Manaqib Kubro, yang mengisahkan perjalanan hidup Syekh Abdul Qodir Al-Jailani, menjadi inti acara. Dalam tradisi Jatman, kisah karomah sang wali—seperti keyakinan bahwa Nabi Muhammad pernah menapaki pundaknya saat mi’raj—dipercaya membawa keberkahan dan keteladanan . Kiai Ali juga menyoroti ajaran Syekh Bahauddin Naqshbandi tentang khidmah (pengabdian) kepada guru dan masyarakat, yang sejalan dengan semangat Tarekat Qadiriyah-Naqsyabandiyah .

Acara ini diikuti oleh tarekat-tarekat mu’tabarah seperti Torikhoh Qodriyah wa Naqsyabandiyah, Naqsyabandiyah, dan As-Sadziliyah, menunjukkan keragaman aliran sufisme yang tetap bersatu di bawah payung Jatman. Panitia yang diketuai Sukamto menyatakan, tujuan utama acara adalah mengenalkan tarekat kepada generasi muda dan memperkuat silaturahmi antar-jamaah .
Ketua MWC NU Kecamatan Sukorejo dalam sambutannya menyebut Jatman sebagai “Badan Otonom NU yang vital”. “Kegiatan ini selaras dengan visi NU: merawat tradisi sambil menguatkan ukhuwah,” ujarnya. PCNU Ponorogo juga berkomitmen mendukung acara serupa di masa depan, sebagai bagian dari penguatan spiritual masyarakat .
Sementara itu, Kepala Desa Sidorejo mengungkapkan kebanggaannya: “Ini bukti bahwa Sidorejo bukan hanya maju secara infrastruktur, tetapi juga kaya akan nilai-nilai spiritual.” Dukungan pemerintah desa terlihat dari fasilitas yang disiapkan, termasuk pengamanan dan penyediaan tempat untuk ratusan jamaah.
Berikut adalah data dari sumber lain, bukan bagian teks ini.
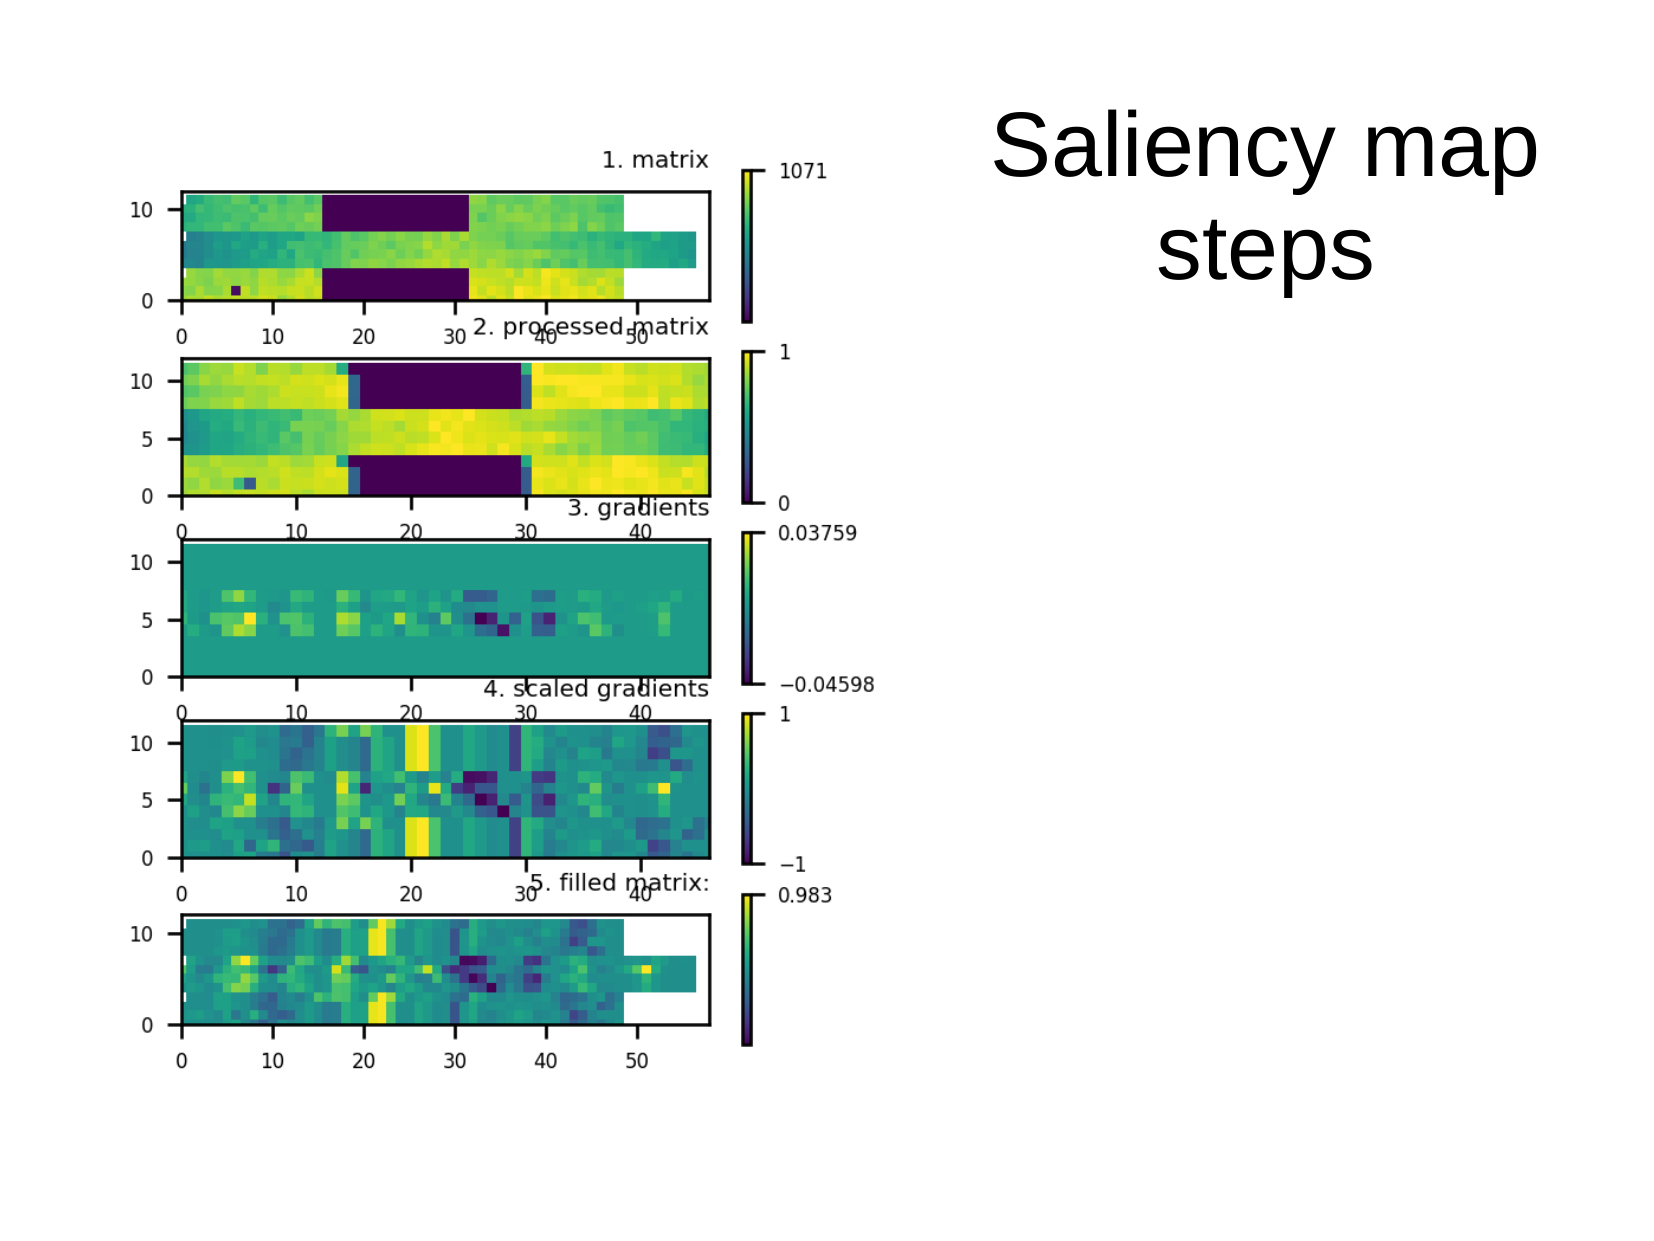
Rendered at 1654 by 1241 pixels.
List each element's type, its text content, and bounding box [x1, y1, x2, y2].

picture [75, 34, 927, 1171]
title Saliency map steps [956, 92, 1576, 301]
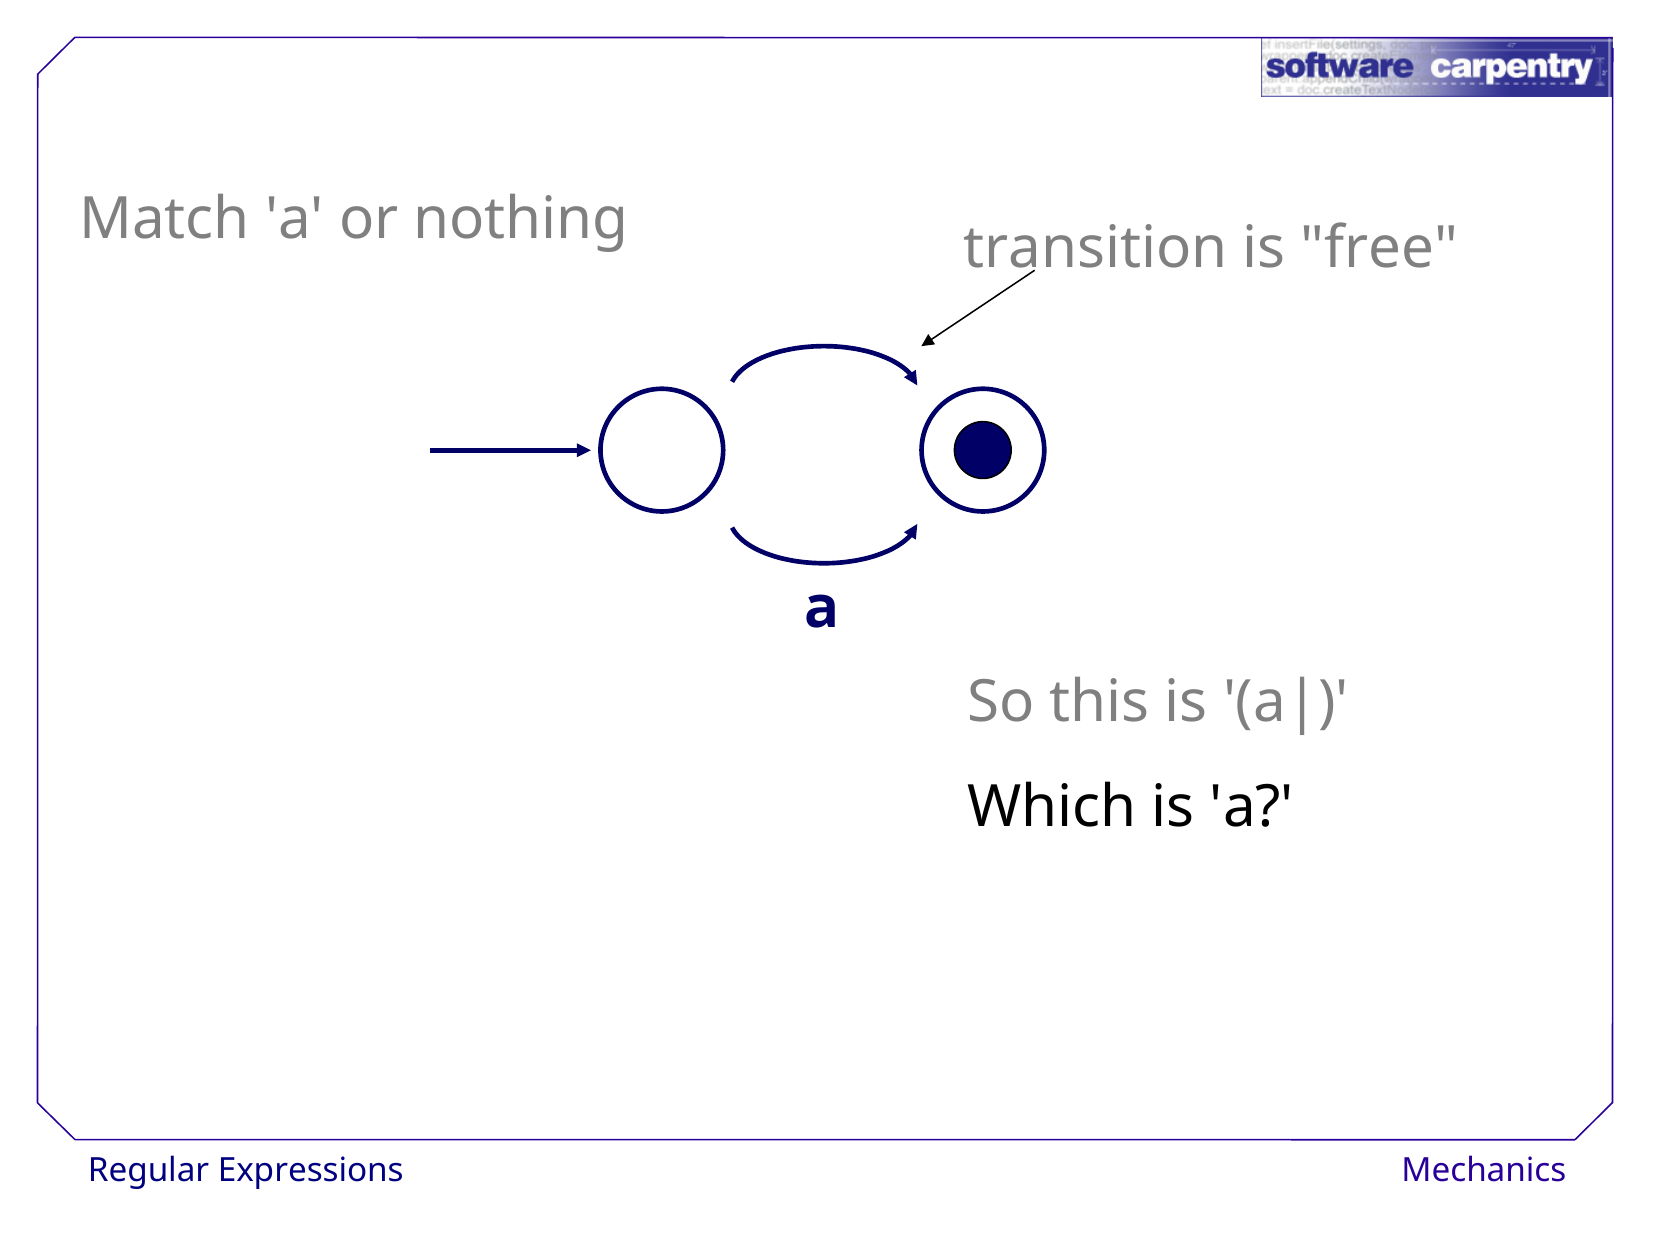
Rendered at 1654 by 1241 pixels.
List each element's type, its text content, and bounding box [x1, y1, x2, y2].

text_box a [788, 568, 854, 649]
text_box Match 'a' or nothing [64, 138, 794, 259]
picture [1261, 39, 1613, 97]
text_box [954, 421, 1012, 479]
text_box transition is "free" [948, 166, 1624, 287]
text_box So this is '(a|)' Which is 'a?' [952, 620, 1514, 846]
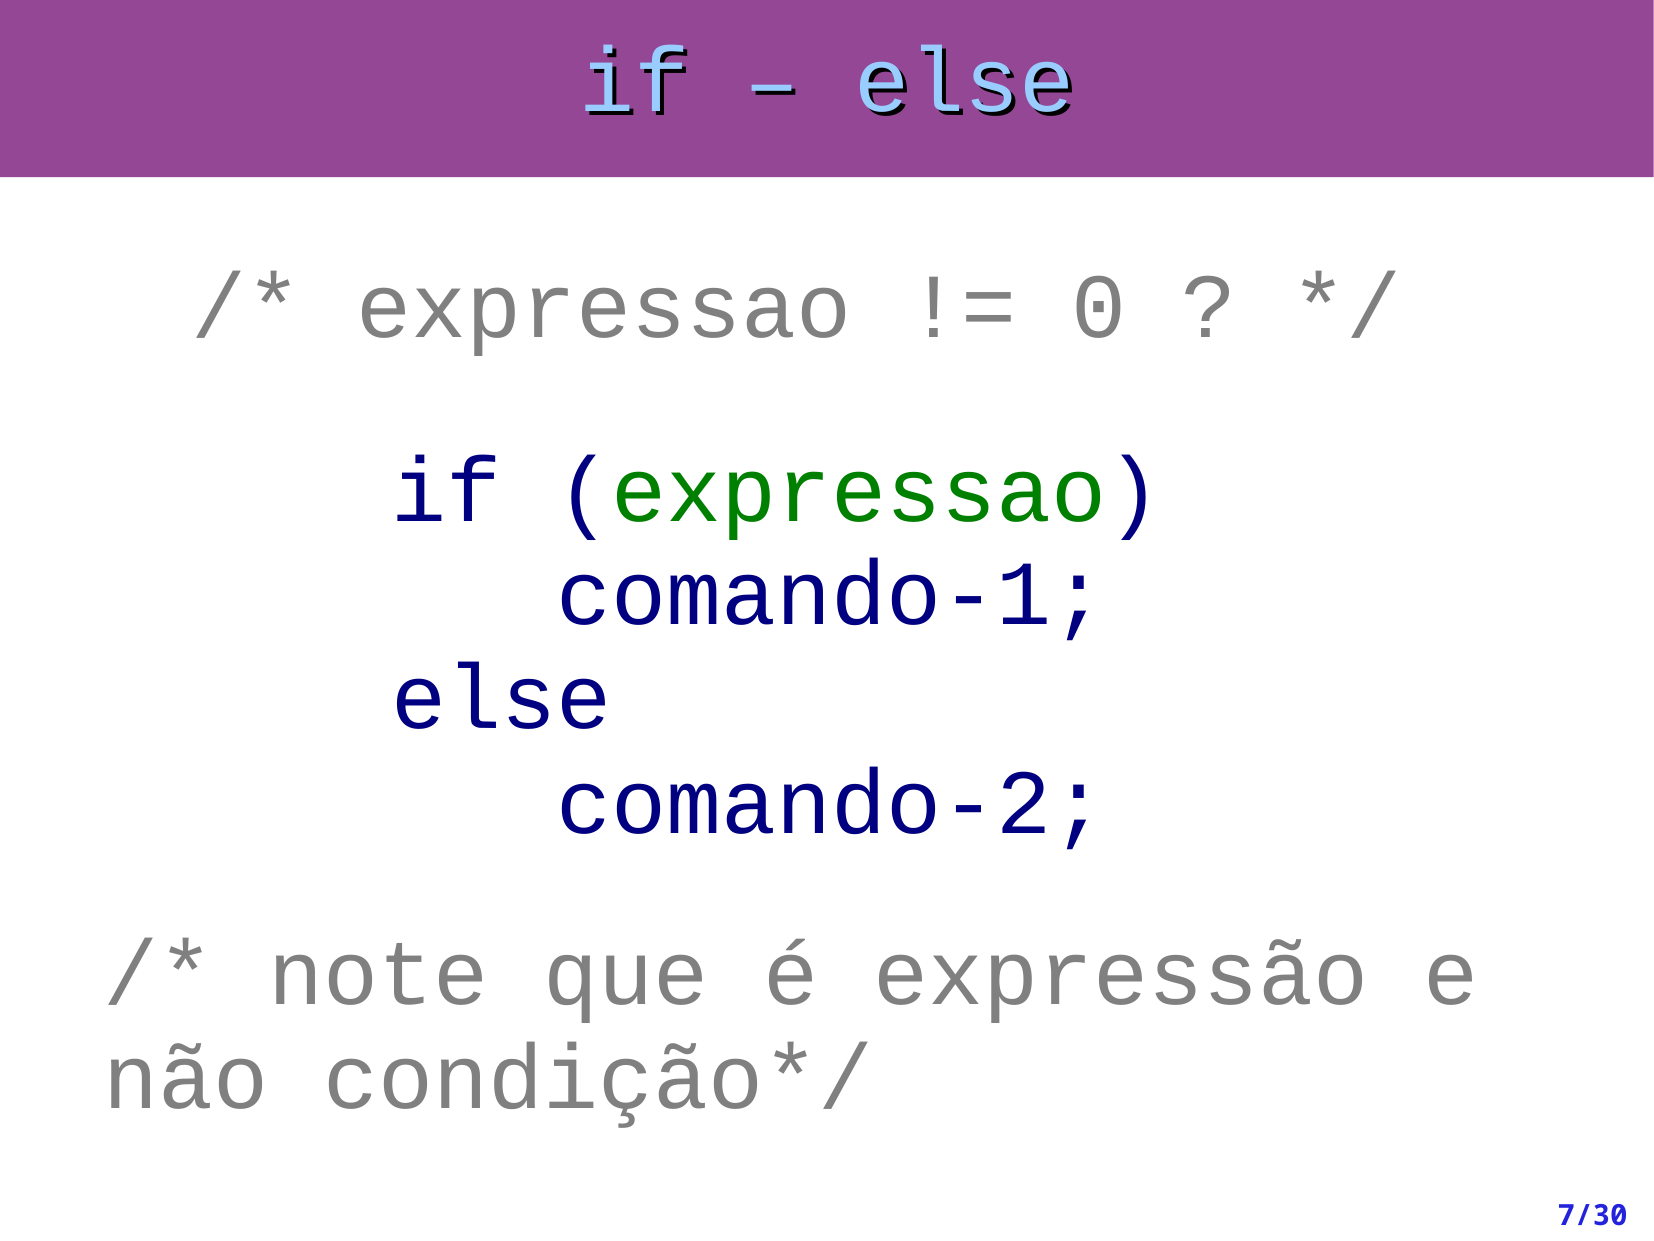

Data Jatman menunjukkan peningkatan partisipasi generasi muda dalam kegiatan tarekat, terutama di era digital. Kiai Ali Barqul Abid dikenal dengan pendekatan yang luwes, memanfaatkan media sosial untuk menyebarkan ajaran tasawuf . Hal ini sejalan dengan tren di Jawa Timur, di mana Ponorogo menjadi salah satu episentrum perkembangan tarekat melalui pesantren seperti Manbaul Adhiem .
Acara ditutup dengan doa bersama untuk keselamatan bangsa, dipimpin langsung oleh Kiai Ali Barqul Abid. “Manaqib Kubro bukan sekadar ritual, tetapi pengingat bahwa Indonesia memiliki akar sufisme yang kuat,” tandas Kiai Ali.
Manaqib Kubro Jatman di Sukorejo menjadi bukti bahwa tradisi tasawuf tetap relevan di tengah arus globalisasi. Melalui tarekat, masyarakat diajak kembali ke esensi hidup: membersihkan hati, mengikis ego, dan merajut harmoni sosial. Seperti kata Syekh Abdul Qodir: ” Ilmu tanpa amal adalah kesia-siaan, dan amal tanpa keikhlasan adalah fatamorgana.”